本文
════════════════════

宮水の日記

宮水の日記

主に書評や資格取得について記事を書いています。

「Atomic Design 〜堅牢で使いやすいUIを効率よく設計する〜 」を読みました

こんにちは。宮水です。

今回は、Atomic Design 〜堅牢で使いやすいUIを効率よく設計する〜 を読みました。

本記事について

この記事では、本の内容の具体的な部分には触れず、各章を抽象的にまとめています。

この本を読んだ理由

弊社では、フロントの開発はReactでAtomic Designを用いて開発しています。
普段ReactやTypeScriptの勉強に追われてしまって、新規開発のときにUIや今作っているコンポーネントをどこに書くべきか?などの理解を曖昧にしています。
デザイナーさんから上がってきたデザインを見たときにコンポーネント・ベースの設計がシュッとできるようになりたいので、この本で学ぶことにしました。

════════════════════

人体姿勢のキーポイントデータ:
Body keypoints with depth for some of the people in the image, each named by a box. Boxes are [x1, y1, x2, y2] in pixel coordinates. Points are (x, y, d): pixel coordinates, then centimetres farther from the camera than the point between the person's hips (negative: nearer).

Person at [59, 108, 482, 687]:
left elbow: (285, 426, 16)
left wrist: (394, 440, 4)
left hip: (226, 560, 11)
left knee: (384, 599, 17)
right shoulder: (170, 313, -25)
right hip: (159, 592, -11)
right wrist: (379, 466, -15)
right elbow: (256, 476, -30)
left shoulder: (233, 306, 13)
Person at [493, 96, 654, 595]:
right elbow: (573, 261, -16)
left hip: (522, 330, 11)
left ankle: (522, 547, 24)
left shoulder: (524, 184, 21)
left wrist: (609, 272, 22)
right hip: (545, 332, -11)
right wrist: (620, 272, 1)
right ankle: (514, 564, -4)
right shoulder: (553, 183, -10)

════════════════════

課題の内容
A: Atomic Designの読書記事を2文で要約しなさい。
B: Atomic Designの読書記事を、最後の文の後から書き継ぎなさい。
記録は本文とは関係のない別の資料です。

各課題の解答
A: 宮水さんは『Atomic Design 〜堅牢で使いやすいUIを効率よく設計する〜』を読み、具体的な内容には触れずに各章を抽象的にまとめる記事を書いています。勤務先ではReactとAtomic Designでフロントを開発しているものの、コンポーネントをどこに書くべきかの理解が曖昧なため、デザインからコンポーネント・ベースの設計をすぐにできるよう、この本で学ぶことにしました。

B:
対象読者

  • ユーザーが使いやすいサービスをより少ない工数で作りたい
  • UI開発を効率的に行いたい Webフロントエンジニア

この本で学べること

第1章 UI設計における現状の問題を振り返る

1章では、タイトルの通りUI設計における問題について振り返ります。

  • UIが良いとユーザーがどう感じるのか。
  • 逆にUIが悪いと、ユーザーはどんなことを感じるのか。
  • 直感的なUIの定義
  • CSSの取り扱いの難しさ
  • デザイナーが存在しない現場
  • SPAの普及について

問題点については、共感できるものが多く的確に言語化していただいてました。
私自身、CSSの取り扱いの難しさや、SPAの考え方を理解するのにとても時間がかかりました。

第2章 コンポーネント・ベースのUI設計

2章では、コンポーネント・ベースでUIを開発するメリットやコンポーネント設計について書かれていました。

メリットとして、

などが挙げられていました。

コンポーネント設計のポイントのところで印象に残ったのが、「単一責任の原則」(1コンポーネントが持つ責任は1つにする)と「関心の分離」(担当する機能を目的別に分類すること)です。
どの単位でコンポーネントを分けるか迷うので、一つ指標になると思いました。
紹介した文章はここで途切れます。